We're looking for an inference runtime engineer to push the boundaries of what's possible in LLM and diffusion model serving. Models grow larger. Architectures shift: mixture-of-experts, multimodal, agentic. Every breakthrough demands innovations on the inference engine itself. You'll work at the core of vLLM, optimizing how models execute across diverse hardware and architectures. Your work will directly impact how the world runs AI inference.
Minimum qualifications:
Bachelor's degree or equivalent experience in computer science, engineering, or similar.
Deep understanding of transformer architectures and their variants.
Strong programming skills in Python with experience in PyTorch internals.
Experience with LLM inference systems (vLLM, TensorRT-LLM, SGLang, TGI).
Ability to read and implement model architectures and inference techniques from research papers.
Demonstrate the ability to contribute performant and maintainable code and debug in complex ML codebases.
Preferred qualifications:
Deep understanding of KV-cache memory management, prefix caching, and hybrid model serving.
Familiarity with RL frameworks and algorithms for LLMs.
Experience with multimodal inference (audio/image/video/text).

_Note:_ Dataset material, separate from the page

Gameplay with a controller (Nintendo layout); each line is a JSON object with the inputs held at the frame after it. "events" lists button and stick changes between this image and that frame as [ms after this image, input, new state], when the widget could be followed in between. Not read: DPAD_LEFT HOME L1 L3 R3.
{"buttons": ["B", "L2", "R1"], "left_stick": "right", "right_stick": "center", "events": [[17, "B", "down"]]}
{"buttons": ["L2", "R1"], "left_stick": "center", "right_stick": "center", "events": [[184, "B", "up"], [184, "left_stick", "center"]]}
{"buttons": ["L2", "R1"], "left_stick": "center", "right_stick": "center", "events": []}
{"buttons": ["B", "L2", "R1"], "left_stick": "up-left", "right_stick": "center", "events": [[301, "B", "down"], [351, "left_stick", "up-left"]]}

Contributions to open-source ML or system infrastructure projects.
Bonus points if you have:
Implemented core features in vLLM or other inference engine projects.
Contributed to vLLM integrations (verl, OpenRLHF, Unsloth, LlamaFactory, etc).
Written widely-shared technical blogs or side projects on vLLM or LLM inference.
Location: Fully remote, worldwide. We're timezone-flexible but expect regular overlap with Pacific Time for critical syncs.
Compensation: We offer competitive compensations (salary + equity) compared to the local market conditions.
Visa sponsorship: We sponsor visas on a case-by-case basis.
Benefits: Inferact offers competitive benefits appropriate to your location, including health coverage where applicable.